**Assignment**. The pictures in the data below are to be omitted; all else must be duplicated exactly.

**Collected data**.
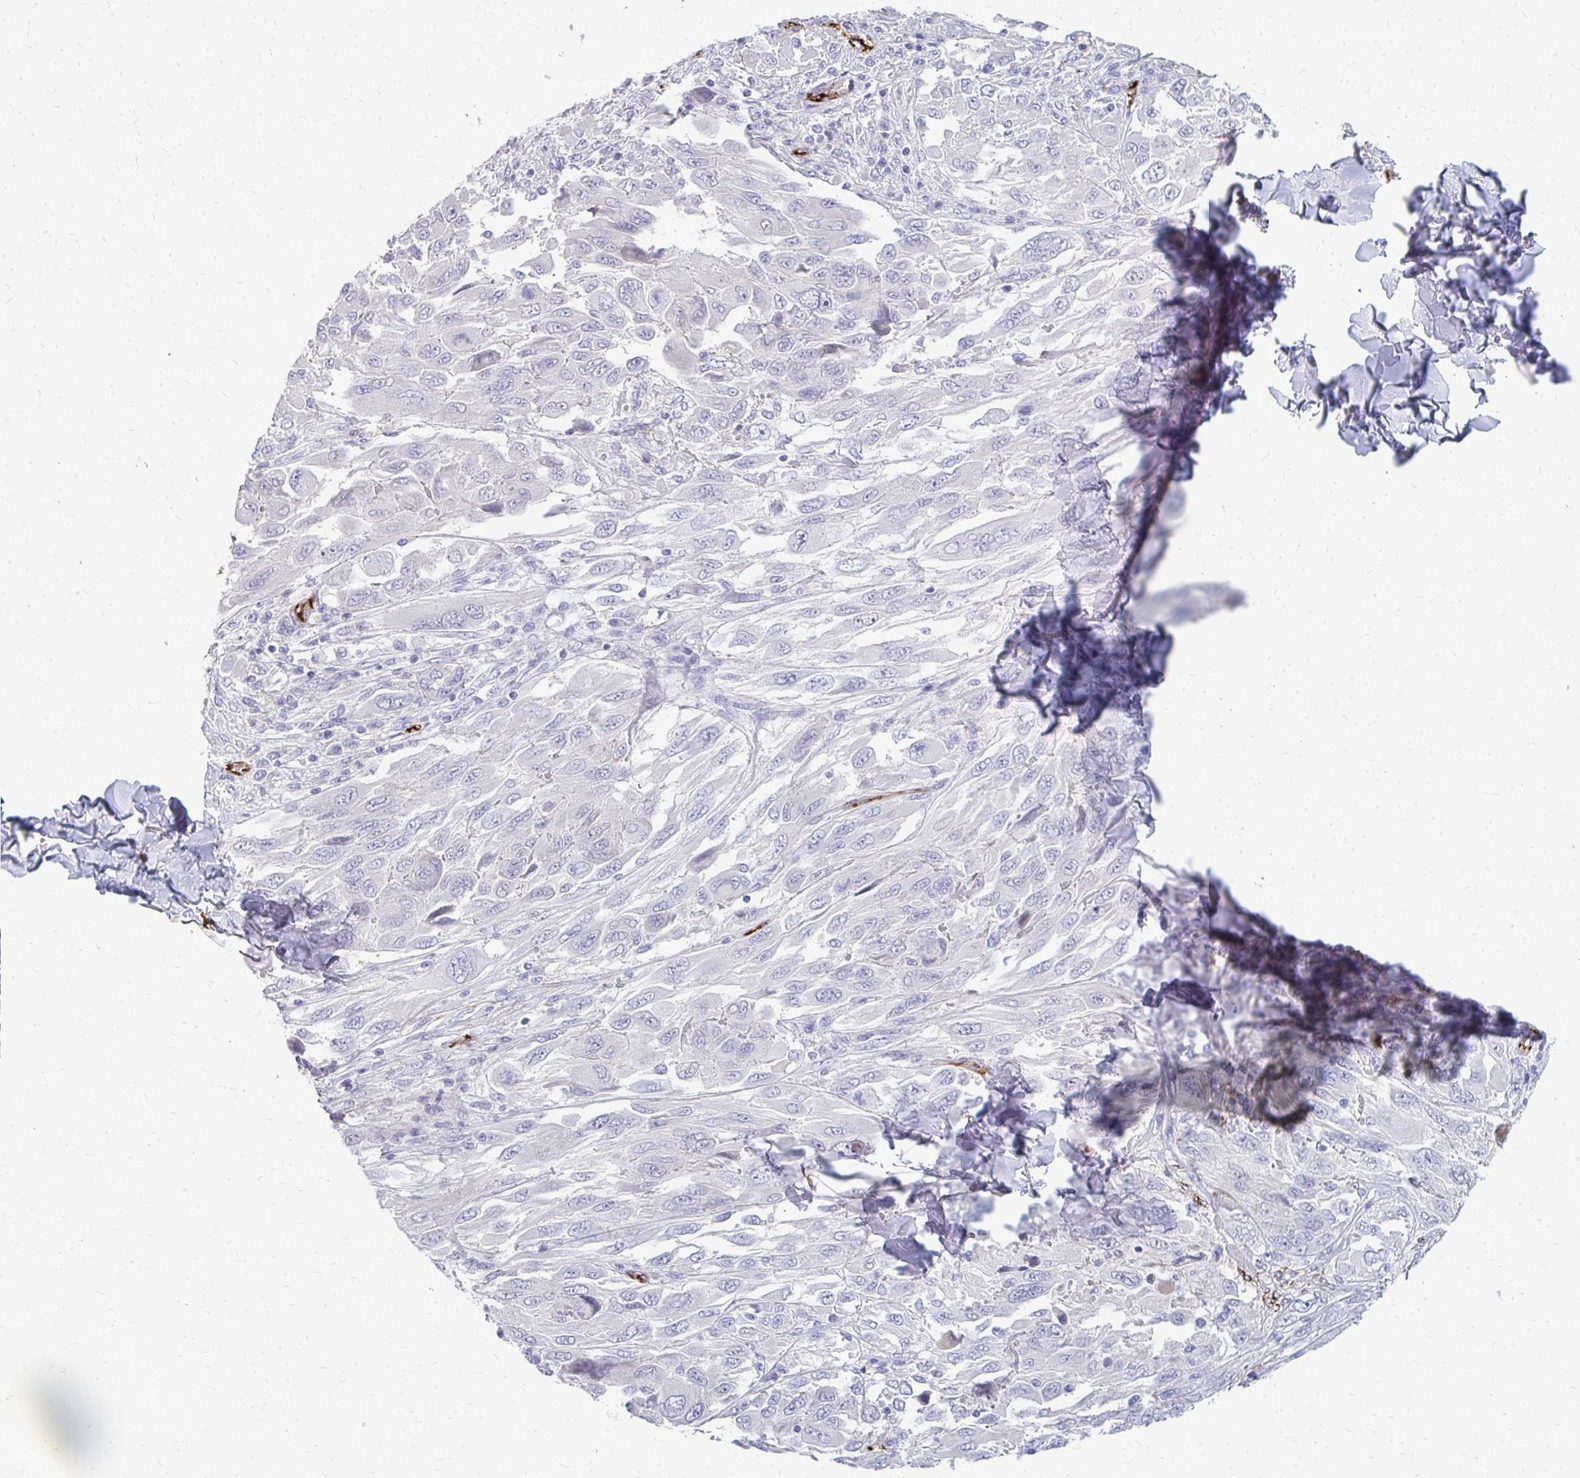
{"staining": {"intensity": "negative", "quantity": "none", "location": "none"}, "tissue": "melanoma", "cell_type": "Tumor cells", "image_type": "cancer", "snomed": [{"axis": "morphology", "description": "Malignant melanoma, NOS"}, {"axis": "topography", "description": "Skin"}], "caption": "There is no significant positivity in tumor cells of malignant melanoma.", "gene": "ADIPOQ", "patient": {"sex": "female", "age": 91}}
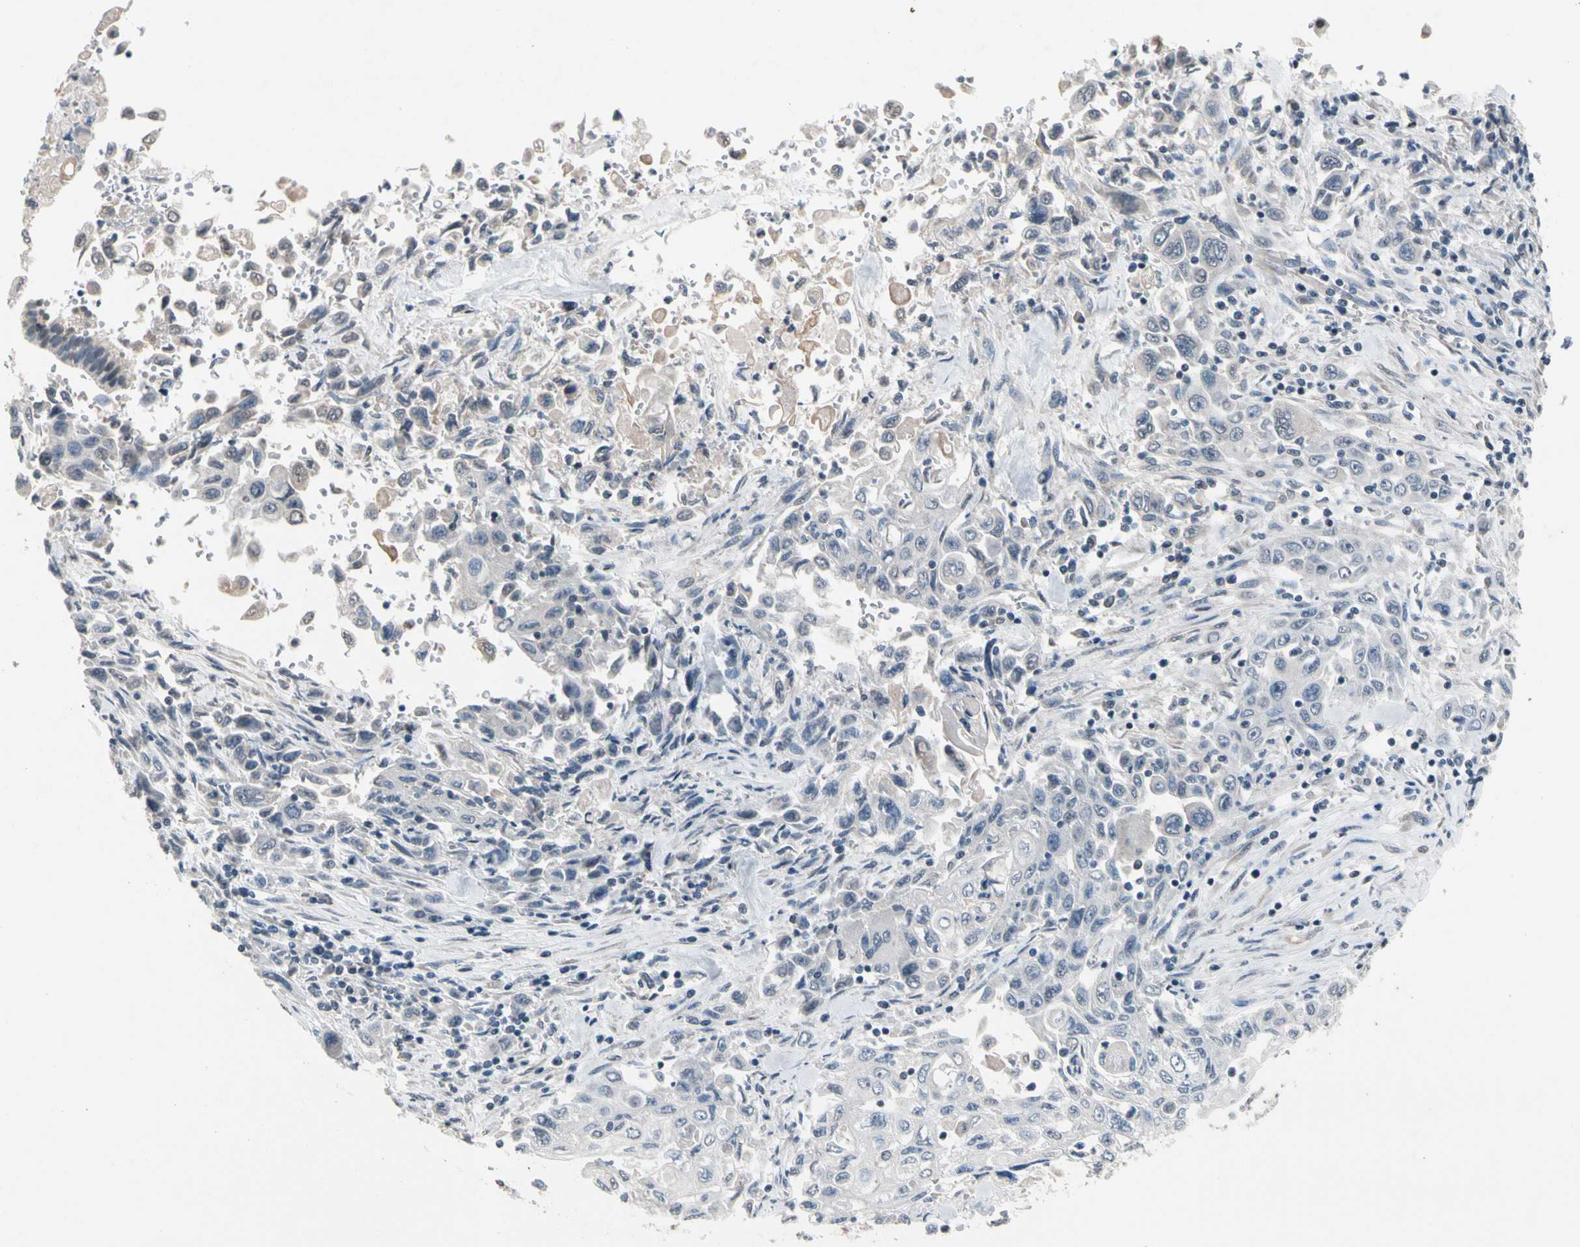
{"staining": {"intensity": "weak", "quantity": "<25%", "location": "cytoplasmic/membranous"}, "tissue": "pancreatic cancer", "cell_type": "Tumor cells", "image_type": "cancer", "snomed": [{"axis": "morphology", "description": "Adenocarcinoma, NOS"}, {"axis": "topography", "description": "Pancreas"}], "caption": "The photomicrograph shows no significant positivity in tumor cells of pancreatic adenocarcinoma. Brightfield microscopy of immunohistochemistry stained with DAB (brown) and hematoxylin (blue), captured at high magnification.", "gene": "SV2A", "patient": {"sex": "male", "age": 70}}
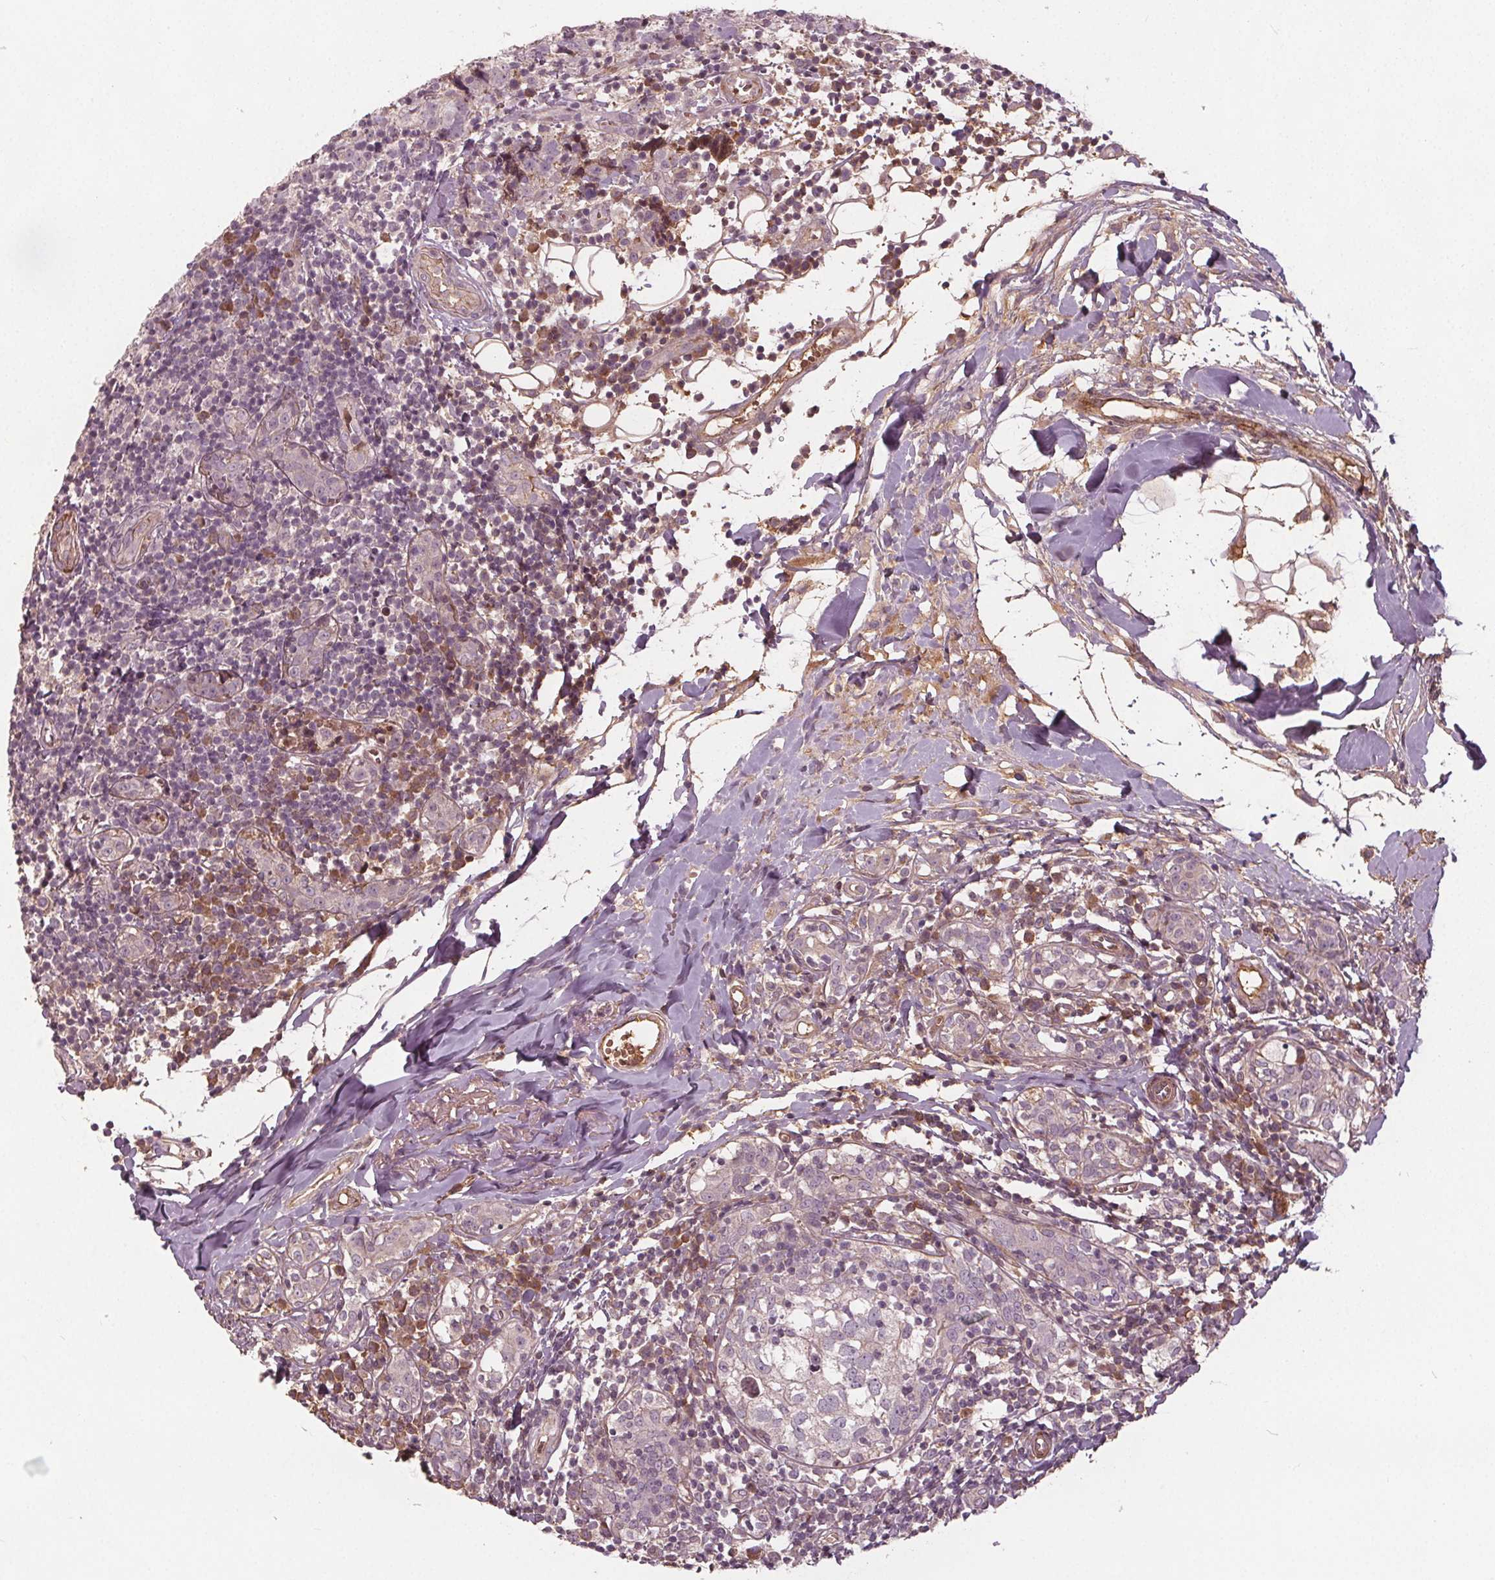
{"staining": {"intensity": "negative", "quantity": "none", "location": "none"}, "tissue": "breast cancer", "cell_type": "Tumor cells", "image_type": "cancer", "snomed": [{"axis": "morphology", "description": "Duct carcinoma"}, {"axis": "topography", "description": "Breast"}], "caption": "This is a micrograph of immunohistochemistry (IHC) staining of breast cancer, which shows no positivity in tumor cells.", "gene": "PDGFD", "patient": {"sex": "female", "age": 30}}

**Result of this exercise**.
{"staining": {"intensity": "negative", "quantity": "none", "location": "none"}, "tissue": "melanoma", "cell_type": "Tumor cells", "image_type": "cancer", "snomed": [{"axis": "morphology", "description": "Malignant melanoma, NOS"}, {"axis": "topography", "description": "Skin"}], "caption": "There is no significant positivity in tumor cells of malignant melanoma.", "gene": "ADIPOQ", "patient": {"sex": "female", "age": 91}}
{"staining": {"intensity": "weak", "quantity": "<25%", "location": "cytoplasmic/membranous"}, "tissue": "pancreatic cancer", "cell_type": "Tumor cells", "image_type": "cancer", "snomed": [{"axis": "morphology", "description": "Adenocarcinoma, NOS"}, {"axis": "topography", "description": "Pancreas"}], "caption": "The photomicrograph shows no significant positivity in tumor cells of pancreatic adenocarcinoma. Brightfield microscopy of immunohistochemistry stained with DAB (brown) and hematoxylin (blue), captured at high magnification.", "gene": "SV2A", "patient": {"sex": "male", "age": 70}}
{"staining": {"intensity": "negative", "quantity": "none", "location": "none"}, "tissue": "breast cancer", "cell_type": "Tumor cells", "image_type": "cancer", "snomed": [{"axis": "morphology", "description": "Duct carcinoma"}, {"axis": "topography", "description": "Breast"}], "caption": "This is a micrograph of immunohistochemistry (IHC) staining of breast cancer, which shows no positivity in tumor cells.", "gene": "PDGFD", "patient": {"sex": "female", "age": 30}}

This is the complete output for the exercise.